Project Himalayan Art, the Rubin Museum’s largest institutional project to date that supports the advancement of an underrepresented field, is now live. The monumental project is the first project of its kind to offer comprehensive, introductory resources for learning about Himalayan art, with a focus on the cross-cultural exchange of Tibetan, Himalayan, and Inner Asian art and cultures. It features an expansive digital platform, traveling exhibition to university museums, and a cross-disciplinary publication featuring essays from 72 international scholars.

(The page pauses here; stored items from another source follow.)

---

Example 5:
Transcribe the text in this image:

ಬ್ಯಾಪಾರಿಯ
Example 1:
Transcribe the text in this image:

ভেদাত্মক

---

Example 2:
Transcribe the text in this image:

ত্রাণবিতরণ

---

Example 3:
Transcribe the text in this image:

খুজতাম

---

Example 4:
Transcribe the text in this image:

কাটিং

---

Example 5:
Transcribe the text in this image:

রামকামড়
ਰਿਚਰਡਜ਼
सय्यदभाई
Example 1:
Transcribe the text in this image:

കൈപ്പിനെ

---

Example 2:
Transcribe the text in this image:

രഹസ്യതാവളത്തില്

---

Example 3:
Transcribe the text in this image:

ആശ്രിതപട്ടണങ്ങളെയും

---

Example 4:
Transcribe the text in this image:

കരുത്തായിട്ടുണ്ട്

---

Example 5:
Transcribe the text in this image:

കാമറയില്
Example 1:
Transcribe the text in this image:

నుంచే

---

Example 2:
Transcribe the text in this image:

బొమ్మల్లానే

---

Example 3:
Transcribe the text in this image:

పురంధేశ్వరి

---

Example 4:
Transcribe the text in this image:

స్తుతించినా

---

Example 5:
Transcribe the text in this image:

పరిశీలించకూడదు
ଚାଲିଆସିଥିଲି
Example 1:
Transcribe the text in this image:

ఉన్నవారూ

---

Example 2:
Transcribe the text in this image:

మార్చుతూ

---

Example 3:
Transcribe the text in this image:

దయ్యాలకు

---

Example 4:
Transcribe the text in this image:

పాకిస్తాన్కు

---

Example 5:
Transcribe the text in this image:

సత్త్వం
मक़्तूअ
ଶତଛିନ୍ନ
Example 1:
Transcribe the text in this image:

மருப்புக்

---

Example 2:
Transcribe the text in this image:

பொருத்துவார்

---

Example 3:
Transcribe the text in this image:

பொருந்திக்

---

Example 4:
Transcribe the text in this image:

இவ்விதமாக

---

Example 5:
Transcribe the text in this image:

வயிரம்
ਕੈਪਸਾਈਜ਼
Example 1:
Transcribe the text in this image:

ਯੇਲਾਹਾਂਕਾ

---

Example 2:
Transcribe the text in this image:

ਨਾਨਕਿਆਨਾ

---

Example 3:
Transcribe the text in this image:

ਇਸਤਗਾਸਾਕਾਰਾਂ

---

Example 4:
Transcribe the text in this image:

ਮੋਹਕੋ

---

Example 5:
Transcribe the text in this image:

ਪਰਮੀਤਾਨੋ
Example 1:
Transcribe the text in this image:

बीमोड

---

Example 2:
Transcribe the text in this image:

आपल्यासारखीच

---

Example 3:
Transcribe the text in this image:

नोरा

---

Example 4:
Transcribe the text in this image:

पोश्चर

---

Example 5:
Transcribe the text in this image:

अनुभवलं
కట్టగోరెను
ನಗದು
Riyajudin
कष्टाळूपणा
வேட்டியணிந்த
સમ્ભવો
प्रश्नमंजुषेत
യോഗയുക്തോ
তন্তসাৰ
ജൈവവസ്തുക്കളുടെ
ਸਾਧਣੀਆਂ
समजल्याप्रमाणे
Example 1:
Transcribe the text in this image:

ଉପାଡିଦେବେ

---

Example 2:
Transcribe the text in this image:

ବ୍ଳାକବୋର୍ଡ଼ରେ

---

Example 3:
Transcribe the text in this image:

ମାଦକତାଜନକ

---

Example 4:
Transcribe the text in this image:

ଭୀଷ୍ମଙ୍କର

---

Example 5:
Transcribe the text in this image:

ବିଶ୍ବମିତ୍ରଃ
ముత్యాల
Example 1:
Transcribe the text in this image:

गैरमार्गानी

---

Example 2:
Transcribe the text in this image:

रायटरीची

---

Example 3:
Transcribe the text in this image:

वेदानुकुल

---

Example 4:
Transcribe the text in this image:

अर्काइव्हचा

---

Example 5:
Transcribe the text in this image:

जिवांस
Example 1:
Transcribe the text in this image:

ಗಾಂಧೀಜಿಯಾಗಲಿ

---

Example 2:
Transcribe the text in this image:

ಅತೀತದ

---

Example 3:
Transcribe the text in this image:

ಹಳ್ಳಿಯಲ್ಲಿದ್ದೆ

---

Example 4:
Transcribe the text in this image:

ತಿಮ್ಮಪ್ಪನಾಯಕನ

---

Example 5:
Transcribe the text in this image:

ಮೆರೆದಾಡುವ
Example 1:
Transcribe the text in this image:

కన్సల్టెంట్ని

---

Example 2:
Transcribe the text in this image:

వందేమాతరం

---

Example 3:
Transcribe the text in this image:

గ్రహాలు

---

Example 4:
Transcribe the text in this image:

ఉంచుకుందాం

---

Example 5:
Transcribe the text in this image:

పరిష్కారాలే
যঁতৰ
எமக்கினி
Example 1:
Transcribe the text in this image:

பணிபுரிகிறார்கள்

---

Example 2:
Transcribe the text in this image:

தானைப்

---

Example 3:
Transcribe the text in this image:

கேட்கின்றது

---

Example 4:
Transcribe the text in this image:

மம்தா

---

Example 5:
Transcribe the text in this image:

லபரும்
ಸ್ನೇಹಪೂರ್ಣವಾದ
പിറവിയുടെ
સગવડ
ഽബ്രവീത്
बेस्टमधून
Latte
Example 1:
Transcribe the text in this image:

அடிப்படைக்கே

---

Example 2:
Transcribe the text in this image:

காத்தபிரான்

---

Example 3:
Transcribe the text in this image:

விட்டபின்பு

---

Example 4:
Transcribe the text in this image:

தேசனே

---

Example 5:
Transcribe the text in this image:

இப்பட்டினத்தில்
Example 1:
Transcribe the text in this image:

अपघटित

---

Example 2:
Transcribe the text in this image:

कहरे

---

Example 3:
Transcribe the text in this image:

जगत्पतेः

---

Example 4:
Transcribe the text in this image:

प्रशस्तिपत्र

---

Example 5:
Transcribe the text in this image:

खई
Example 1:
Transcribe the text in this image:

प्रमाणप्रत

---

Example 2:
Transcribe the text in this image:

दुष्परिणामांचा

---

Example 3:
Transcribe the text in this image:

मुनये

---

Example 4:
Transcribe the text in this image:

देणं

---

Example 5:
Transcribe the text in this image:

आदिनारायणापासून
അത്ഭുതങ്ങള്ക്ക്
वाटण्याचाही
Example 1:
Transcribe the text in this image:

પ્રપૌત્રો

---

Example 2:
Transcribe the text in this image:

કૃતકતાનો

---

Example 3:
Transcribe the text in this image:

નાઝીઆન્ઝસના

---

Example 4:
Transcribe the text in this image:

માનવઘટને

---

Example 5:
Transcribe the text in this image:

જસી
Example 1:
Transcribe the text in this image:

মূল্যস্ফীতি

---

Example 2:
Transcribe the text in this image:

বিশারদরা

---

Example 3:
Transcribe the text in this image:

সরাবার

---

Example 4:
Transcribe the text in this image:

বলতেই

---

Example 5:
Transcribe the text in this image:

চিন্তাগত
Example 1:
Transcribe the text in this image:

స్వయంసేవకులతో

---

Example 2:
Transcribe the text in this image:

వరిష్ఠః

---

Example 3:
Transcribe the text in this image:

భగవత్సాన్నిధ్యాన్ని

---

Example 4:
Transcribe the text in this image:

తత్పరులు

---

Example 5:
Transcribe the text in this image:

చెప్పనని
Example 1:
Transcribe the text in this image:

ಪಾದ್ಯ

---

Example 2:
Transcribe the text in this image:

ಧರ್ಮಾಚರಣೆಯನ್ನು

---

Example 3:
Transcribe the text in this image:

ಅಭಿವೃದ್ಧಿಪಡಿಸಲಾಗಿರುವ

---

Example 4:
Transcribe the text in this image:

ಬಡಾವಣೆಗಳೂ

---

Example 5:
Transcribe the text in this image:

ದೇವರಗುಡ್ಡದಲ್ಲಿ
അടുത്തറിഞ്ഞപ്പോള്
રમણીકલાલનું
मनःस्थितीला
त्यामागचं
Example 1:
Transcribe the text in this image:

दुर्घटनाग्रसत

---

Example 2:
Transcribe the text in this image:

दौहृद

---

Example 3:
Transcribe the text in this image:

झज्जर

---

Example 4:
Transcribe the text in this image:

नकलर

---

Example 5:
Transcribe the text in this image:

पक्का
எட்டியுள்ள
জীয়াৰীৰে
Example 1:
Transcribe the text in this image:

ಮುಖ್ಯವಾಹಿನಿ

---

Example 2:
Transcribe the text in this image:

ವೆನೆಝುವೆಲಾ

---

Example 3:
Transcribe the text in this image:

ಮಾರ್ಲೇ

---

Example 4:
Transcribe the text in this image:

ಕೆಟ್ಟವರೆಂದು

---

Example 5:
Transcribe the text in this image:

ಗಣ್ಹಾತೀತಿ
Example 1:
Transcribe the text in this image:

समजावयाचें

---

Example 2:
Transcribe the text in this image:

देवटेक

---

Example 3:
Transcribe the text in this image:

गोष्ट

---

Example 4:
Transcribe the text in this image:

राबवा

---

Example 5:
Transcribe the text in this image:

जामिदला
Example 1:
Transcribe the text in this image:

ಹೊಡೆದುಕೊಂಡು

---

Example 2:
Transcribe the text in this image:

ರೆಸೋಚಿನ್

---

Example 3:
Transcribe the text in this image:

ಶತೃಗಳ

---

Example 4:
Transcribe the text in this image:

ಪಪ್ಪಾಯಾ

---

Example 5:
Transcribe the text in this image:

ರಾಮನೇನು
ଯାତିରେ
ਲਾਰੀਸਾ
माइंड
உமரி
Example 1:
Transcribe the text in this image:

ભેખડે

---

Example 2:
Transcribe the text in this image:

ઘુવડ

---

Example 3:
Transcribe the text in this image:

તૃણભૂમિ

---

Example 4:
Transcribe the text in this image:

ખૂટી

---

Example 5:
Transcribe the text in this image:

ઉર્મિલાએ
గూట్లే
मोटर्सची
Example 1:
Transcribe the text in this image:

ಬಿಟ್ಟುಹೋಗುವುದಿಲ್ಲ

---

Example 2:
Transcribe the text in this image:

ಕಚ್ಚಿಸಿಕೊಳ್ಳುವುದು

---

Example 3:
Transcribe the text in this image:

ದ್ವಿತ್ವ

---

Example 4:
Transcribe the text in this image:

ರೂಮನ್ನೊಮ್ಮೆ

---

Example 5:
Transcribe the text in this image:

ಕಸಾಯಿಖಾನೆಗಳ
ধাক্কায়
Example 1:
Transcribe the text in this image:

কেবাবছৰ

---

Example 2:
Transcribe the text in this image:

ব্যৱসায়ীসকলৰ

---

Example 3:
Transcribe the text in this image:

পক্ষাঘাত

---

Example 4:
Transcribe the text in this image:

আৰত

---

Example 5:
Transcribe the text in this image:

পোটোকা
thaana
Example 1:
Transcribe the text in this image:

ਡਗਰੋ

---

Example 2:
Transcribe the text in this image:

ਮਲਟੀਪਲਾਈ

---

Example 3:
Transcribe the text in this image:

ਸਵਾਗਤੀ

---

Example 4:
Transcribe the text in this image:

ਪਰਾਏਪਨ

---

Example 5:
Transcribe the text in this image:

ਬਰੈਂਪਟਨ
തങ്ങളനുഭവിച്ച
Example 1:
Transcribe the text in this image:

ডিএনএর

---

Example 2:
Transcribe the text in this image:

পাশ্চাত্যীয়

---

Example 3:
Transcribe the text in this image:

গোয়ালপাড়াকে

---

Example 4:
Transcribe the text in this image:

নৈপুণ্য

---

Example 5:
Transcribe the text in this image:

The new digital platform is a hub for the study of Himalayan art whether you’re a student, teacher, scholar, or visitor looking to expand your understanding of Himalayan art and cultures. It features material from the introductory traveling exhibition, Gateway to Himalayan Art, which opened this month at its first venue, Lehigh University Art Galleries, 108 object essays from the publication (available for pre-order today), videos, 360 degree object views, an interactive map, a glossary of hundreds of definitions, over 1,000 object images, and much more.
“Himalayan art bridges and traverses the regional spaces defined by the somewhat arbitrary academic divisions, such as East Asia or South Asia,” said Rubin Museum curators Elena Pakhoutova and Karl Debreczeny. “It visually expresses the Buddhist, Hindu, and Bon religious cultures, as well as indigenous beliefs from the greater Himalayan mountain region, the Tibetan Plateau, and beyond, reflecting uninterrupted cross-cultural exchange. What binds this complex web of connections is Buddhism and the legacy of Tibetan Buddhists as agents of cultural production in which religious masters, ordinary people, and artists and their works, forms, and methods traveled and transformed different areas. Our hope is that this project and its resources not only inspire a next generation of scholars that can expand the field of Himalayan art, but that Tibetan, Himalayan, and Inner Asian arts and cultures become incorporated in presentations of broader Asia.”
The Project Himalayan Art multiyear campaign is underway and the supporter list is in formation.